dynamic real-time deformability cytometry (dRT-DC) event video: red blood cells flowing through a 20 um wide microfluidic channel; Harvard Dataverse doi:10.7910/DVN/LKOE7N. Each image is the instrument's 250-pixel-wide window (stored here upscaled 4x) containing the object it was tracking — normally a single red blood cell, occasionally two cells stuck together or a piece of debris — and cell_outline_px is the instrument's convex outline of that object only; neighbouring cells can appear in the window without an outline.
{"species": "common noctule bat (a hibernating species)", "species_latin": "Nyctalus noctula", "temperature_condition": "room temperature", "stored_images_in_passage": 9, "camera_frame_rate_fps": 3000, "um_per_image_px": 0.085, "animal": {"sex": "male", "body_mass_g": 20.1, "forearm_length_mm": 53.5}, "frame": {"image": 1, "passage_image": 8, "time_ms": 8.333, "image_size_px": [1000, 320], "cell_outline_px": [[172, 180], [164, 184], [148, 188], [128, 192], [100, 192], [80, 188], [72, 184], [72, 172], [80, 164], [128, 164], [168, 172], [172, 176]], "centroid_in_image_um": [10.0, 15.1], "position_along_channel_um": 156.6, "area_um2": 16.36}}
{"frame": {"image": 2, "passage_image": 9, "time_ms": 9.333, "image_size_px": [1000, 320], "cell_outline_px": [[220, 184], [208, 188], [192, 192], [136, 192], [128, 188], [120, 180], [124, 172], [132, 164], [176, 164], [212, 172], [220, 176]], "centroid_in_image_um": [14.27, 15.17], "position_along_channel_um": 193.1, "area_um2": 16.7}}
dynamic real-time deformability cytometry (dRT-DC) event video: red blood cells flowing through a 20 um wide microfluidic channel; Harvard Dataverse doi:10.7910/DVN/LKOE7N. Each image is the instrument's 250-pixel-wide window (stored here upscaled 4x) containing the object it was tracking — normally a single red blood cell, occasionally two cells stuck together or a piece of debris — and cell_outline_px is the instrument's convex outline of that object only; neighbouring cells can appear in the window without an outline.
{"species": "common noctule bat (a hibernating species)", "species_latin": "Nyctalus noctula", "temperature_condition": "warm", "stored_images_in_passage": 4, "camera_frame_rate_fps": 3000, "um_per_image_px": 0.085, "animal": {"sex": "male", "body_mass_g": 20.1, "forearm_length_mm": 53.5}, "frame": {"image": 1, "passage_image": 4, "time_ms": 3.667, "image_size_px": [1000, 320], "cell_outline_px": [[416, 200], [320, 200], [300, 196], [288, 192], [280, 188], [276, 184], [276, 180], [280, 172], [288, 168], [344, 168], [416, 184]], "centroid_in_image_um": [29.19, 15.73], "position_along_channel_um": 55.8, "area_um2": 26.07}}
────────────────────
→ **Aim**
Generate an exact reproduction of all entries.

→ **Answer for this exercise**
dynamic real-time deformability cytometry (dRT-DC) event video: red blood cells flowing through a 20 um wide microfluidic channel; Harvard Dataverse doi:10.7910/DVN/LKOE7N. Each image is the instrument's 250-pixel-wide window (stored here upscaled 4x) containing the object it was tracking — normally a single red blood cell, occasionally two cells stuck together or a piece of debris — and cell_outline_px is the instrument's convex outline of that object only; neighbouring cells can appear in the window without an outline.
{"species": "common noctule bat (a hibernating species)", "species_latin": "Nyctalus noctula", "temperature_condition": "room temperature", "stored_images_in_passage": 9, "camera_frame_rate_fps": 3000, "um_per_image_px": 0.085, "animal": {"sex": "male", "body_mass_g": 20.1, "forearm_length_mm": 53.5}, "frame": {"image": 1, "passage_image": 8, "time_ms": 8.333, "image_size_px": [1000, 320], "cell_outline_px": [[172, 180], [164, 184], [148, 188], [128, 192], [100, 192], [80, 188], [72, 184], [72, 172], [80, 164], [128, 164], [168, 172], [172, 176]], "centroid_in_image_um": [10.0, 15.1], "position_along_channel_um": 156.6, "area_um2": 16.36}}
{"frame": {"image": 2, "passage_image": 9, "time_ms": 9.333, "image_size_px": [1000, 320], "cell_outline_px": [[220, 184], [208, 188], [192, 192], [136, 192], [128, 188], [120, 180], [124, 172], [132, 164], [176, 164], [212, 172], [220, 176]], "centroid_in_image_um": [14.27, 15.17], "position_along_channel_um": 193.1, "area_um2": 16.7}}
dynamic real-time deformability cytometry (dRT-DC) event video: red blood cells flowing through a 20 um wide microfluidic channel; Harvard Dataverse doi:10.7910/DVN/LKOE7N. Each image is the instrument's 250-pixel-wide window (stored here upscaled 4x) containing the object it was tracking — normally a single red blood cell, occasionally two cells stuck together or a piece of debris — and cell_outline_px is the instrument's convex outline of that object only; neighbouring cells can appear in the window without an outline.
{"species": "common noctule bat (a hibernating species)", "species_latin": "Nyctalus noctula", "temperature_condition": "warm", "stored_images_in_passage": 4, "camera_frame_rate_fps": 3000, "um_per_image_px": 0.085, "animal": {"sex": "male", "body_mass_g": 20.1, "forearm_length_mm": 53.5}, "frame": {"image": 1, "passage_image": 4, "time_ms": 3.667, "image_size_px": [1000, 320], "cell_outline_px": [[416, 200], [320, 200], [300, 196], [288, 192], [280, 188], [276, 184], [276, 180], [280, 172], [288, 168], [344, 168], [416, 184]], "centroid_in_image_um": [29.19, 15.73], "position_along_channel_um": 55.8, "area_um2": 26.07}}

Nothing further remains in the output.